++++ RAW DATA ++++

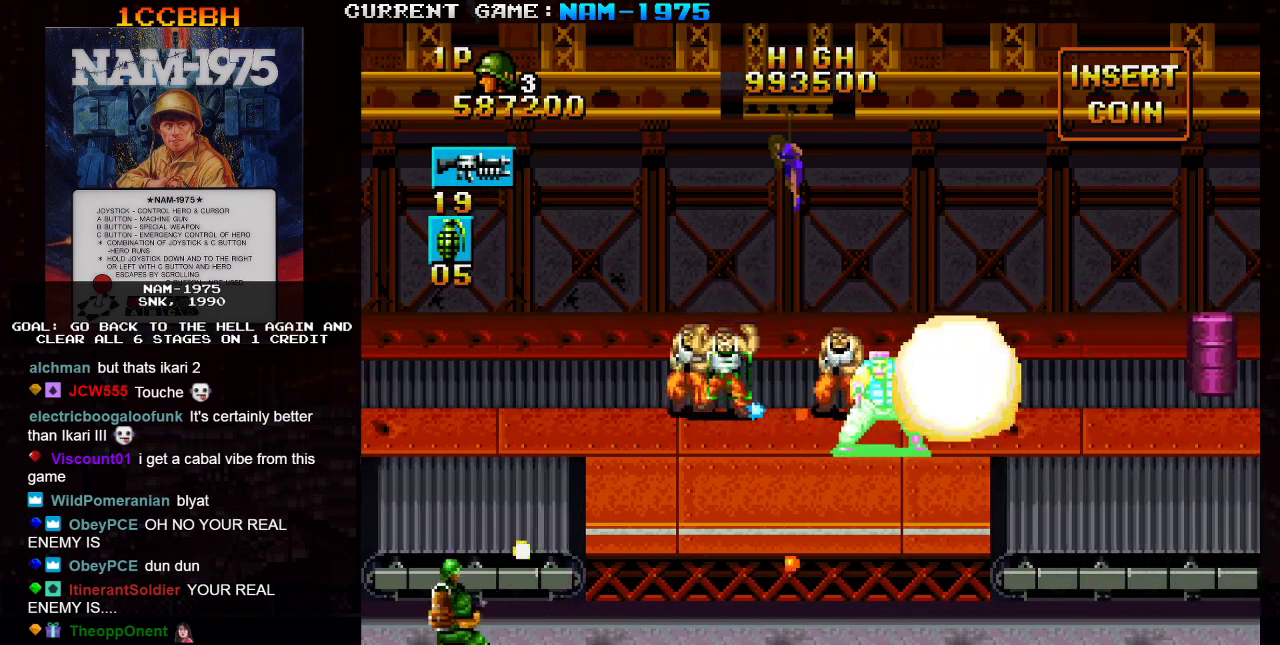
{"buttons": ["SQUARE"], "left_stick": "center", "events": [[33, "left_stick", "center"]]}
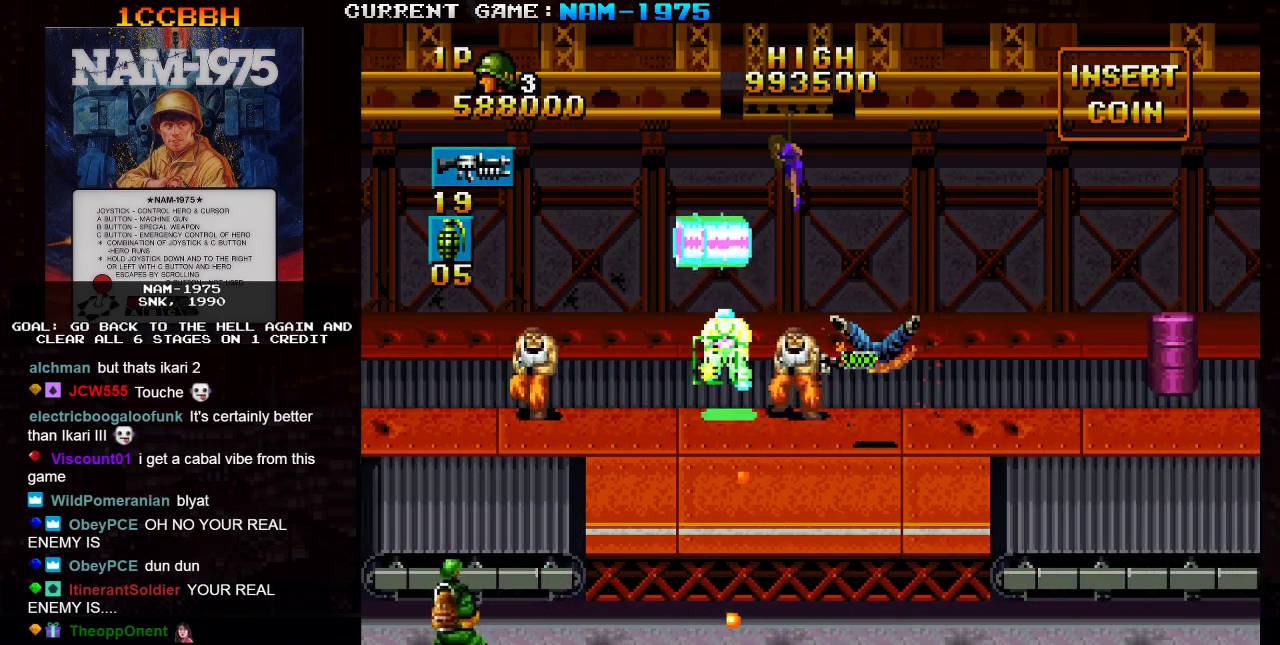
{"buttons": ["SQUARE"], "left_stick": "center", "events": [[234, "R1", "down"], [250, "left_stick", "right"], [434, "left_stick", "center"], [451, "R1", "up"]]}
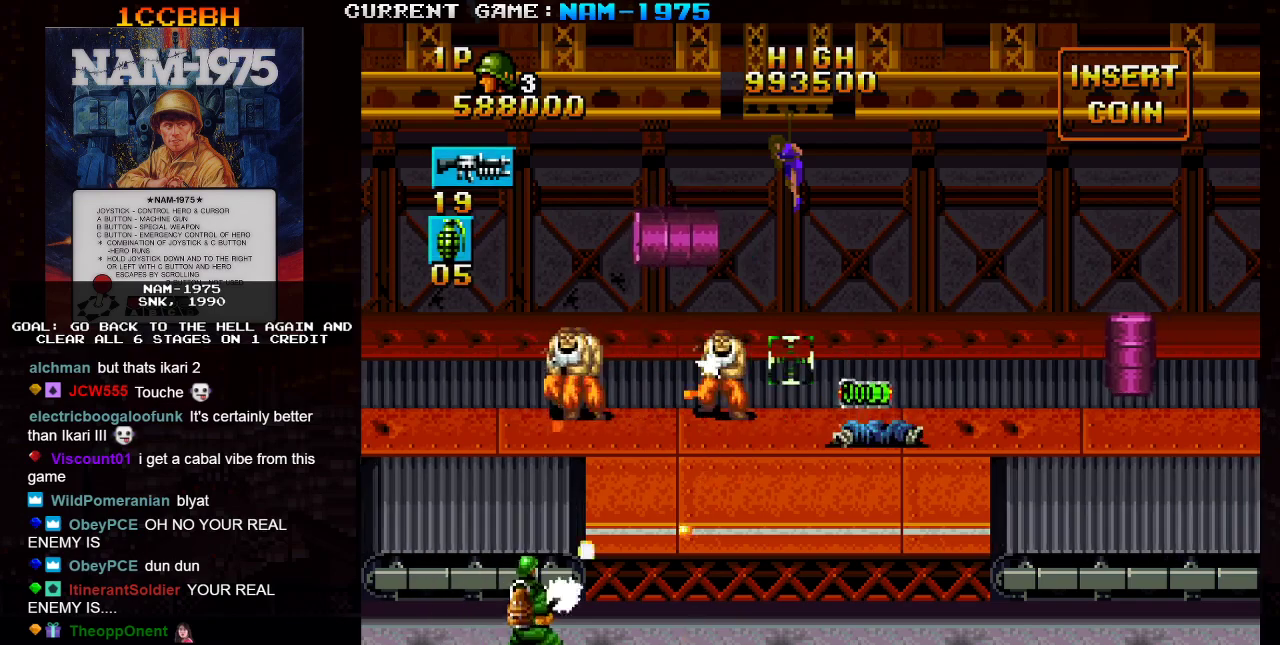
{"buttons": ["SQUARE"], "left_stick": "center", "events": [[100, "R1", "down"], [100, "left_stick", "down-right"], [333, "R1", "up"], [500, "left_stick", "center"]]}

++++

WORK REQUEST:
For this task, give the full listing again verbatim and keep out every picture.

WRITTEN SOLUTION:
{"buttons": ["SQUARE"], "left_stick": "center", "events": [[33, "left_stick", "center"]]}
{"buttons": ["SQUARE"], "left_stick": "center", "events": [[234, "R1", "down"], [250, "left_stick", "right"], [434, "left_stick", "center"], [451, "R1", "up"]]}
{"buttons": ["SQUARE"], "left_stick": "center", "events": [[100, "R1", "down"], [100, "left_stick", "down-right"], [333, "R1", "up"], [500, "left_stick", "center"]]}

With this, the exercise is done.